Lavagem nasal com soro fisiológico alivia os impactos do tempo seco na saúde

Especialista do Hospital de Base alerta para riscos de soluções caseiras e ensina como manter a mucosa hidratada

A queda na umidade relativa do ar transforma o clima e impõe sérios desafios ao sistema respiratório. Nariz e garganta sofrem com o ressecamento diário, favorecendo o aparecimento de ardência, irritação, formação de crostas, obstrução das vias aéreas e sangramentos.
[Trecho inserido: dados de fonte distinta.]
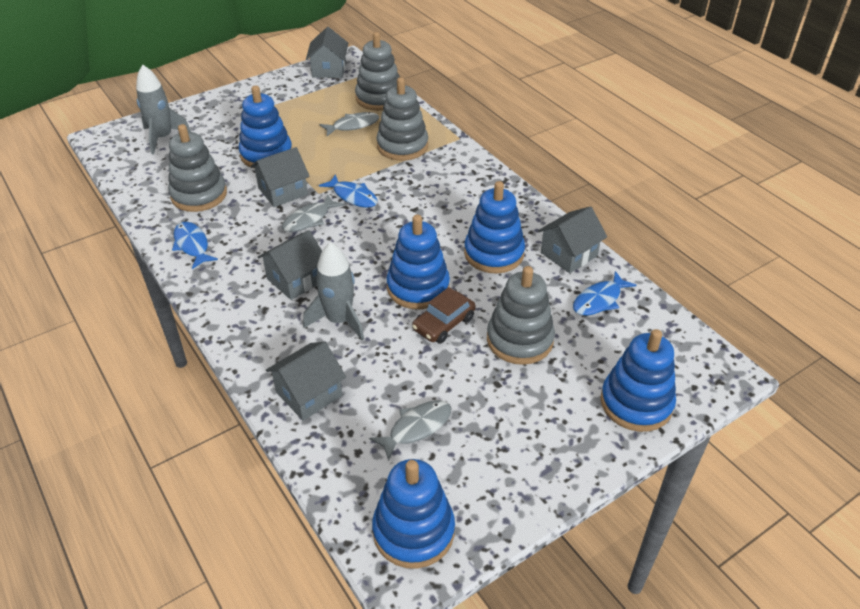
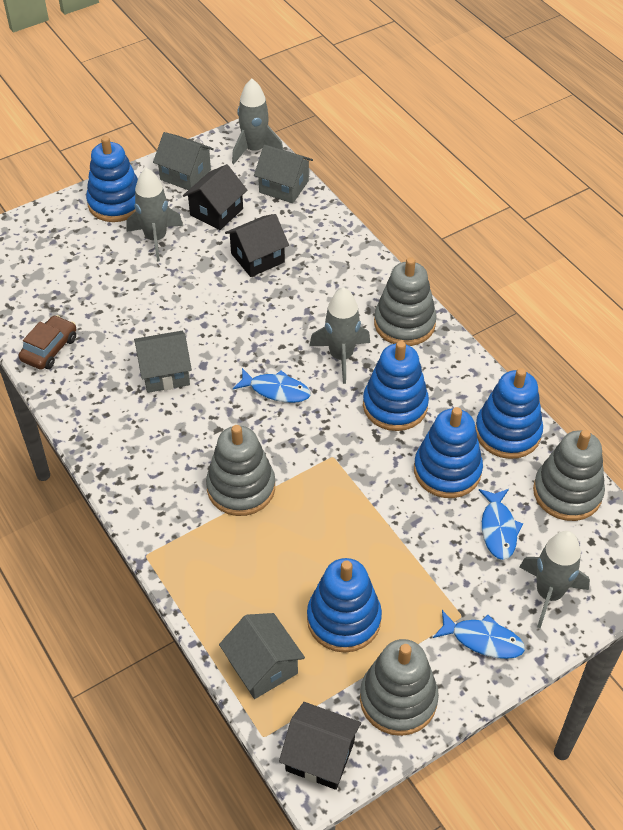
black house: 0 -> 3
grey fish: 3 -> 0
grey house: 5 -> 4
grey rocket: 2 -> 4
Para conter esses desconfortos, médicos recomendam a higiene nasal contínua com soro fisiológico como a principal aliada do período.

A eficiência do hábito se justifica na biologia do corpo humano. O nariz e a garganta são revestidos por uma camada mucosa que precisa de umidade constante para funcionar como barreira de proteção. Quando o ar fica seco, a mucosa desidrata e perde eficiência, tornando o organismo vulnerável e suscetível a pequenas lesões.

Segundo o otorrinolaringologista João Henrique Zanotelli dos Santos, preceptor do Hospital de Base do DF, a higienização com soro fisiológico remove impurezas e devolve a umidade necessária ao tecido nasal. O especialista aponta que a falta de hidratação propicia a formação de pequenas fissuras internas que sangram facilmente quando a pessoa tenta assoar ou tocar o nariz.

Recomendações médicas para enfrentar o período de estiagem

Para atravessar os meses de baixa umidade sem complicações graves de saúde, especialistas em otorrinolaringologia destacam um conjunto de práticas fundamentais para a rotina diária:

  • Manutenção da higiene nasal: Faça a lavagem das narinas com soro fisiológico diversas vezes ao dia para manter a mucosa protegida e limpa.

  • Hidratação reforçada: Beba cerca de dois litros de água por dia, ajustando a quantidade às necessidades individuais de consumo.

  • Ajuste nos horários de exercícios: Pratique atividades físicas ao ar livre no início da manhã ou no final da tarde, evitando a exposição ao sol e ao ar seco nos horários mais quentes.

  • Atenção a doenças preexistentes: Quem tem diagnóstico de rinite, asma ou enfisema precisa manter o uso correto dos medicamentos prescritos, pois os sintomas tendem a piorar no período seco.

O que deve ser evitado durante a seca

Na tentativa de obter alívio imediato para o desconforto na respiração, é comum o uso de soluções caseiras inadequadas que podem agravar as lesões na mucosa. O médico alerta para riscos específicos que devem ser evitados:

  • Substâncias não apropriadas: Não aplique óleos, pomadas, água oxigenada ou misturas caseiras no interior das narinas.

  • Uso excessivo de descongestionantes: O uso prolongado de medicamentos vasoconstritores nasais pode causar efeito rebote e piorar o entupimento do nariz.

  • Improviso na umidificação de ambientes: Dê preferência a umidificadores elétricos limpos, evitando recipientes abertos com água ou toalhas molhadas espalhadas pelo quarto sem controle de higiene.

Quando procurar atendimento especializado

Pequenos sangramentos nasais decorrentes do ressecamento que param sozinhos não costumam exigir pânico, desde que a pessoa evite assoar o nariz com força. Contudo, é necessário procurar uma Unidade Básica de Saúde (UBS) ou Unidade de Pronto Atendimento (UPA) se houver sangramento intenso e repetido, falta de ar, febre persistente, dor forte ou secreções contínuas.